Guide to TRS100 Analytical Method Development

Significance of Topic

This guide addresses the critical need for rapid, non-destructive content uniformity testing in pharmaceutical solid dosage forms. Transmission Raman Spectroscopy (TRS), exemplified by the Agilent TRS100, enables whole‐tablet analysis without sample preparation, offering significant reductions in analysis time, consumables, solvent waste, and operational costs while improving throughput and sustainability.

Objectives and Overview

The aim of this whitepaper is to outline a robust, data-driven workflow for developing quantitative TRS methods to regulatory standards, from feasibility through routine application. Key stages include feasibility assessment, calibration design via DoE, method validation against compendial criteria, regulatory submission strategy, and life-cycle management.

Fundamentals and Methodology

Raman spectroscopy provides molecular fingerprints via inelastic light scattering. Transmission geometry collects bulk‐through‐sample signal, contrasting with surface-biased back-scatter. TRS100 employs a 785 nm laser (≤650 mW) with adjustable spot sizes (2–8 mm) and interchangeable collection optics.

• Chemometrics: Multivariate techniques such as Partial Least Squares (PLS) and Principal Component Analysis (PCA) are essential to deconvolute overlapping spectral features and build quantitative models.
• Sample Design: A central composite or tailored DoE spanning API and excipient concentration ranges ensures robust calibration.
• Acquisition Parameters: Optimize laser power, exposure time, and accumulations to maintain signal below ~40 000 counts per acquisition. Monitor for fluorescence and photobleaching effects.
• Preprocessing: Typical workflow includes baseline correction (e.g., Whittaker), normalization (e.g., SNV or MSC), and mean centering. Latent variable selection should balance model complexity with predictive performance (avoid overfitting).
• Validation Strategy: Perform cross‐validation (RMSEC ≈ RMSECV) and test independent samples (RMSEP) across production lots, compaction forces, operators, and instruments to ensure accuracy, precision, specificity, linearity, range, and robustness per ICH Q2(R1) and USP <1225> criteria.

Used Instrumentation

The Agilent TRS100 Transmission Raman Spectrometer features:

• 785 nm diode laser, up to 650 mW, with user-selectable spot sizes (2, 4, 8 mm).
• Interchangeable collection optics (small, medium, large) for optimizing sampled volume.
• Integrated software for spectral acquisition control, chemometric preprocessing, multivariate modeling, and validation reporting.

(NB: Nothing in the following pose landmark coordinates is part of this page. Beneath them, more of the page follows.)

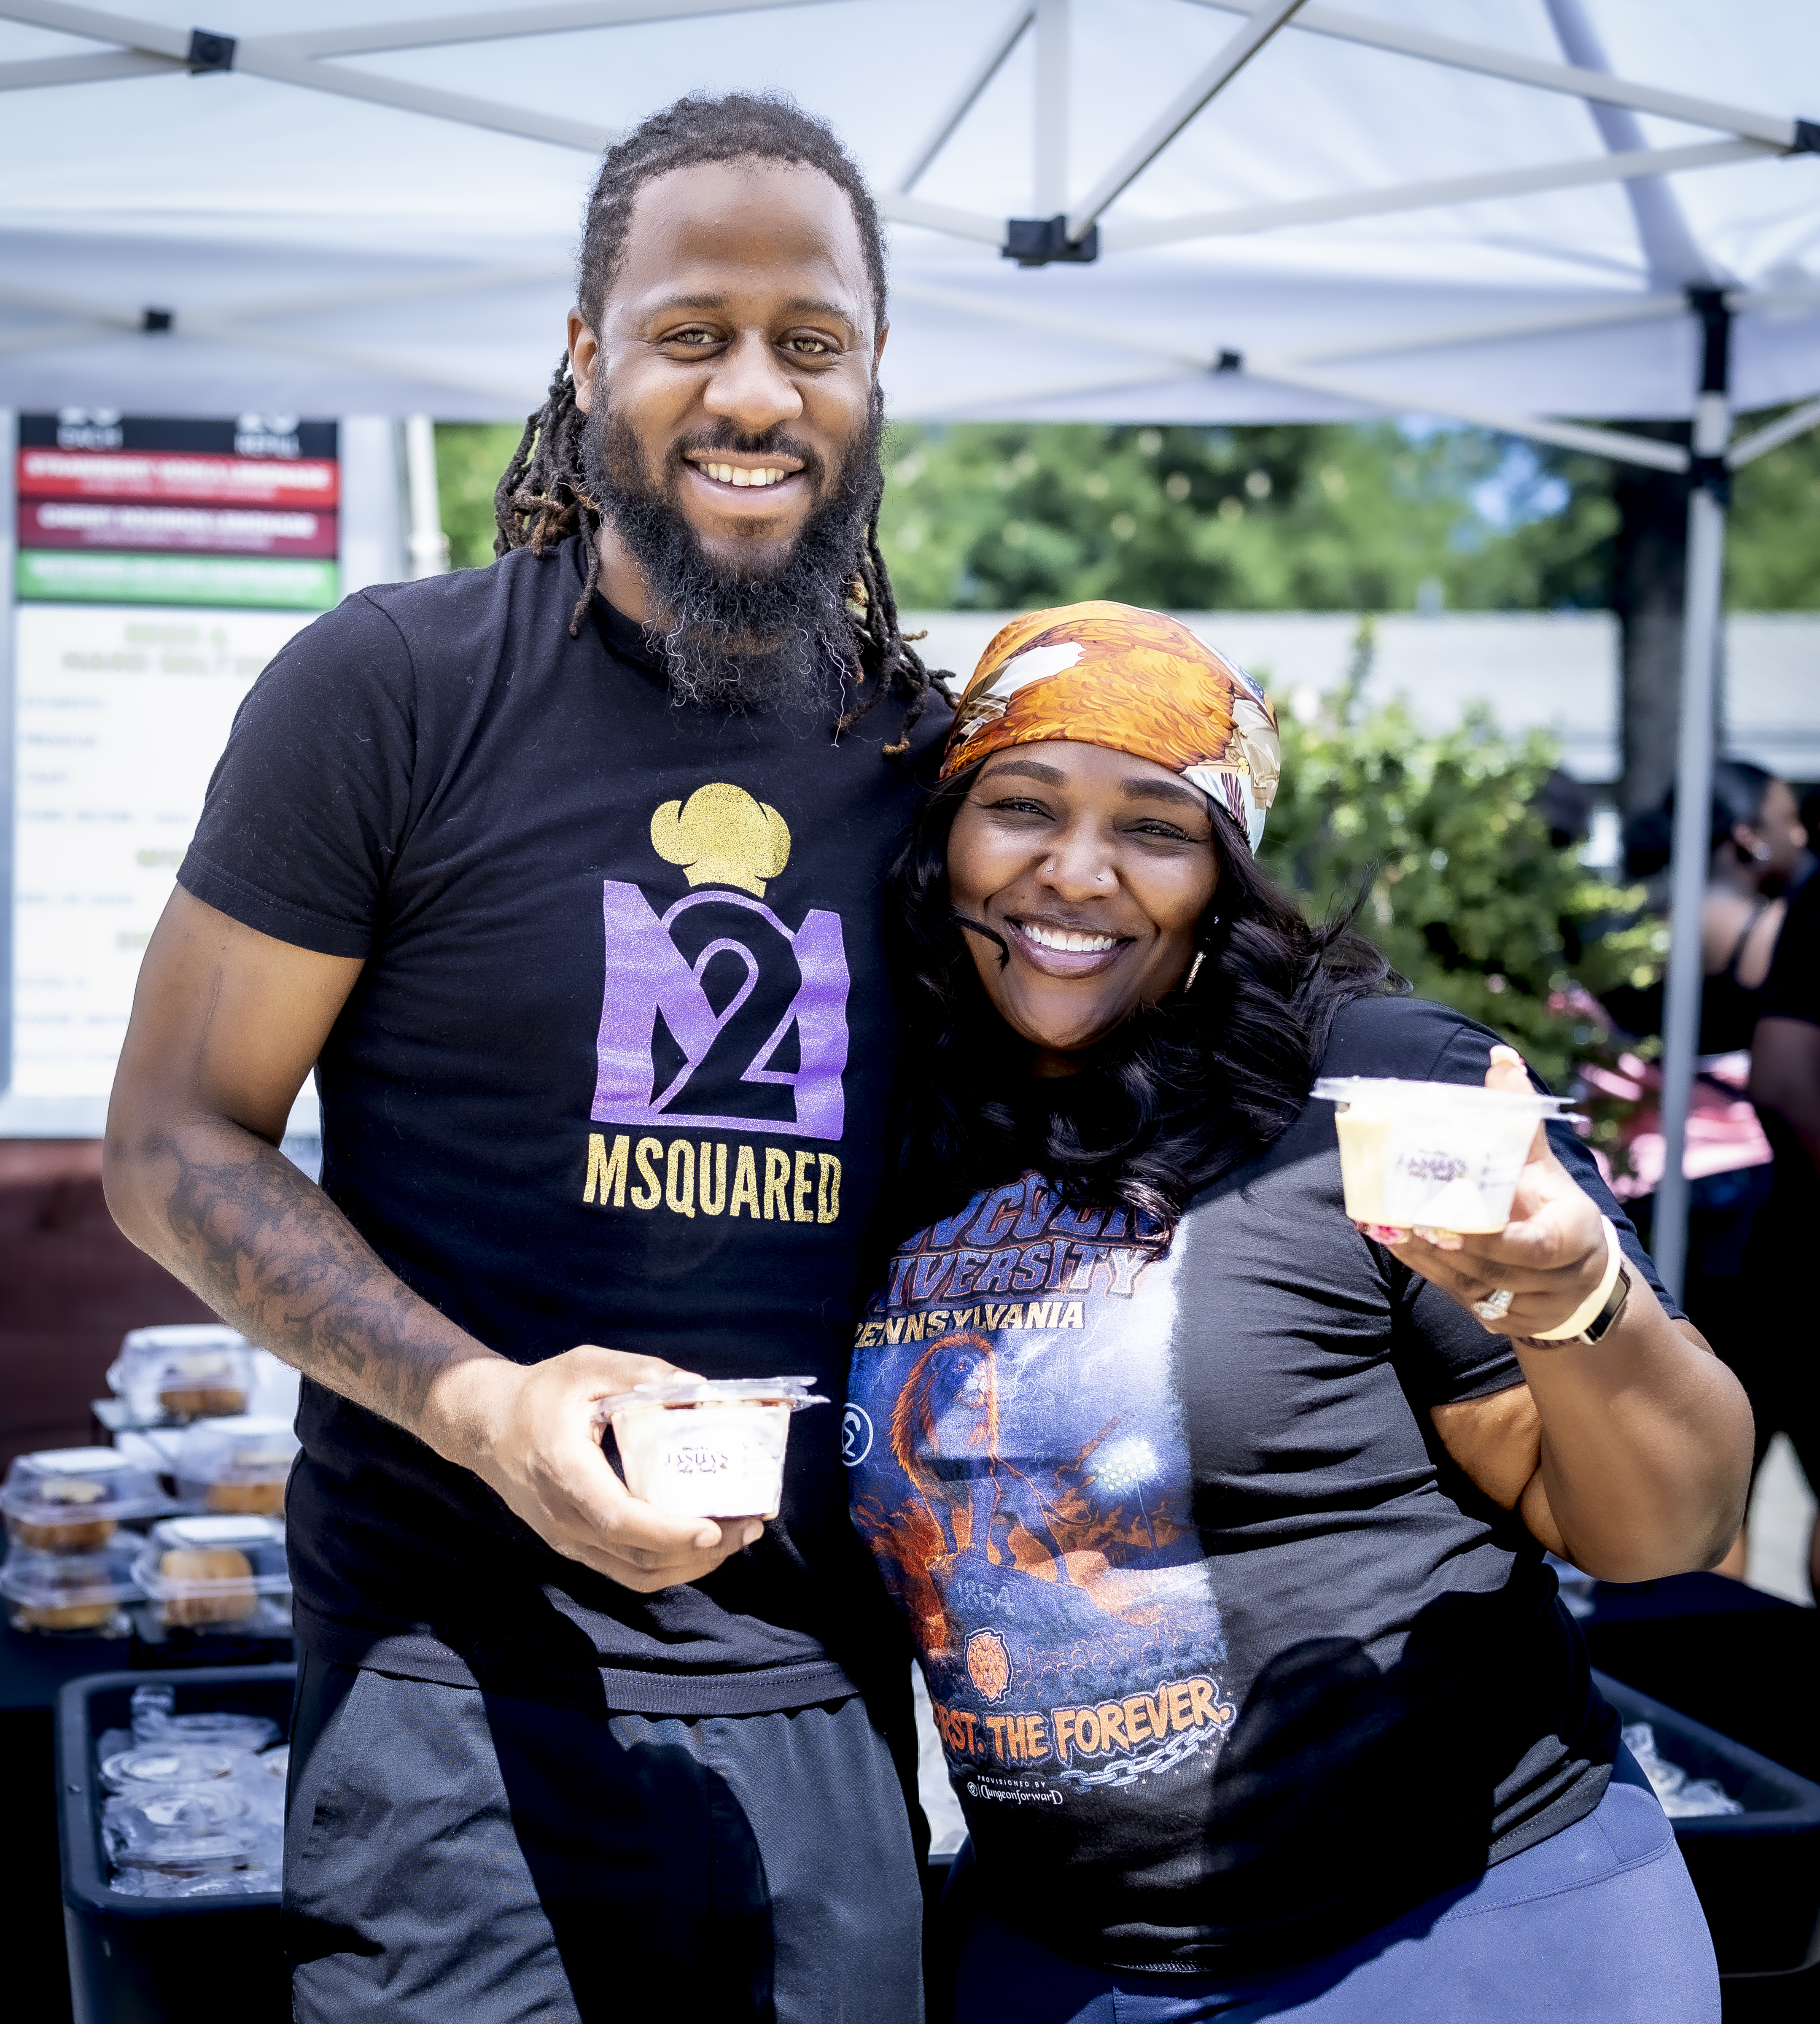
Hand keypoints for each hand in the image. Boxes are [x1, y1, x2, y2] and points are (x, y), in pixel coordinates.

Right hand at [432, 1345, 761, 1593]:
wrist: (484, 1426)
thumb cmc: (540, 1393)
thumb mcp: (588, 1367)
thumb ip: (641, 1373)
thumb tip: (701, 1388)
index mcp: (564, 1471)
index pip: (618, 1519)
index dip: (669, 1532)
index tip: (713, 1528)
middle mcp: (563, 1518)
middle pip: (636, 1558)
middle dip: (700, 1551)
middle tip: (749, 1525)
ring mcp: (566, 1539)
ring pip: (634, 1575)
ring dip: (690, 1566)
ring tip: (736, 1537)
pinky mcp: (573, 1545)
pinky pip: (624, 1571)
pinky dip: (668, 1566)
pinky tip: (701, 1545)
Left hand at [1356, 1046, 1608, 1338]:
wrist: (1579, 1275)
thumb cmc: (1552, 1207)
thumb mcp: (1544, 1165)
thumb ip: (1520, 1118)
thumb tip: (1500, 1058)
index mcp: (1573, 1237)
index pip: (1537, 1247)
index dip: (1493, 1238)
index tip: (1449, 1221)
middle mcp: (1558, 1279)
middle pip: (1495, 1267)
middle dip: (1447, 1246)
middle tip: (1403, 1218)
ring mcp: (1530, 1306)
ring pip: (1472, 1285)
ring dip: (1427, 1258)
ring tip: (1388, 1227)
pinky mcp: (1502, 1321)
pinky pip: (1459, 1297)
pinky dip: (1425, 1270)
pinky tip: (1394, 1243)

Main Results and Discussion

Feasibility scans demonstrated clear API peak visibility in coated tablets, powders, and capsules; aqueous solutions were less favorable. Spiking studies confirmed linear spectral response to API concentration. Calibration models built on centrally designed DoE (8–25 blends) achieved R² > 0.99 and RMSEP within prespecified acceptance limits (e.g., ±3% %LC). Robustness tests including compaction force variation and excipient supplier changes yielded stable predictions and identifiable Hotelling/Q-residual patterns. Inter-instrument and inter-day precision studies showed %RSD < 3%.

Benefits and Practical Applications

Key advantages of TRS100 methods include:

• No sample destruction, solvents, or extensive sample prep.
• Rapid analysis (typically 10–60 s per tablet).
• Whole‐tablet bulk measurement ensures representative results.
• High throughput for routine quality control or PAT applications.
• Reduced regulatory submission risk by demonstrating equivalence to HPLC.

Future Trends and Potential Uses

Advancements to watch include:

• Integration of TRS in continuous manufacturing and real-time release testing (RTRT).
• Automated model maintenance and update via AI/ML algorithms.
• Expansion to complex formulations (multilayer tablets, gels, suspensions) and other dosage forms.
• Harmonization of regulatory guidance specific to TRS.

Conclusion

Transmission Raman Spectroscopy with the TRS100 instrument provides a validated, rapid, and environmentally sustainable alternative to conventional HPLC for content uniformity and assay testing. A systematic, QbD-inspired workflow covering feasibility, calibration, validation, submission, and lifecycle management enables successful regulatory approval and routine adoption.

References

• International Council for Harmonization. Q2(R1) Validation of Analytical Procedures.
• United States Pharmacopeia <1225> Validation of Compendial Procedures; <1039> Chemometrics; <858> Raman Spectroscopy.
• EMA Guideline on the Use of Near Infrared Spectroscopy for Analytical Procedures (2014).